Le minacce che può avere La Patrie sono quelle legate a tutto ciò che è la visione animalista, che effettivamente l’animale viene allevato per la pelle e non per l’industria alimentare, quindi questa potrebbe essere una minaccia, ma è talmente un articolo particolare che è sempre in crescita sul mercato, e sarà sempre un articolo che verrà a mancare, perché le quote sono quelle e più di quello non possono fare.

Inoltre loro pongono una grossa attenzione nella propria produzione, infatti non utilizzano i metalli all’interno della loro conciatura e questo sta attraendo le grandi firme che richiedono un Metal Free.
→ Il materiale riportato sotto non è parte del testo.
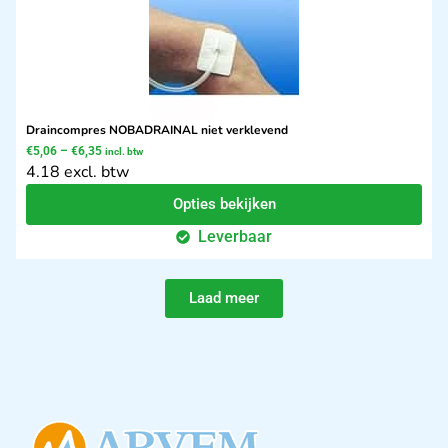
Draincompres NOBADRAINAL niet verklevend
€
5,06
–
€
6,35
incl. btw
4.18 excl. btw
Opties bekijken
Leverbaar
Laad meer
Questo si è già respirato negli anni precedenti quando i clienti non richiedevano solventi. Le concerie investendo in questa ricerca grazie ad un comparto che lavora insieme, quindi imprenditori, produttori di prodotti chimici e delle vernici, ai terzisti, sono riusciti a lavorare senza solventi e ad abbattere percentuali importantissime di questi. Riuscendo a fare un prodotto sempre con le stesse resistenze, magari però con colori ad acqua.

CAPITOLO III

CASO DI STUDIO: L’AZIENDA LA PATRIE

3.1 LA LOCALIZZAZIONE

La Patrie è un’azienda nuova, medio-grande, che nasce a Ponte a Egola all’interno del Distretto Conciario Toscano, il cuore dell’industria conciaria, rinomato per la qualità dei prodotti in pelle realizzati, famoso in tutto il modo per le sue caratteristiche: artigianalità, flessibilità, tradizionalità e differenziazione produttiva. All’interno del distretto possiamo osservare piccole-medie imprese e attività direttamente o indirettamente collegate alle concerie, come prodotti chimici, servizi, macchine per conceria, manifatture dell’abbigliamento, della pelletteria e delle calzature.
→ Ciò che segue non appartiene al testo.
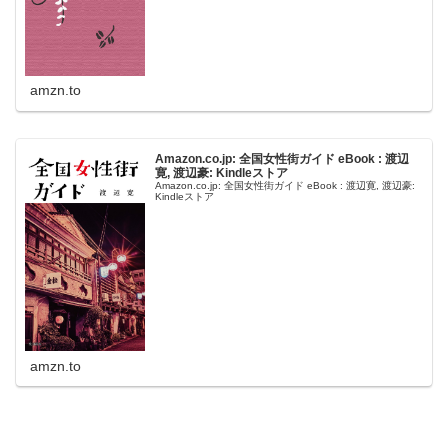
amzn.to
Amazon.co.jp: 全国女性街ガイド eBook : 渡辺
寛, 渡辺豪: Kindleストア
Amazon.co.jp: 全国女性街ガイド eBook : 渡辺寛, 渡辺豪:
Kindleストア
amzn.to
Inoltre ci sono varie associazioni che svolgono ruoli importanti di accompagnamento allo sviluppo industriale del distretto, ed assistenza alle aziende associate.

La posizione non è casuale date le caratteristiche del distretto e si ha una fondamentale collaborazione con le grandi firme della moda poiché è il centro dell’industria conciaria per le aziende appartenenti al “Made in Italy”, infatti l’intera area collabora con Gucci, Prada, Versace, Ferragamo, Armani, ecc.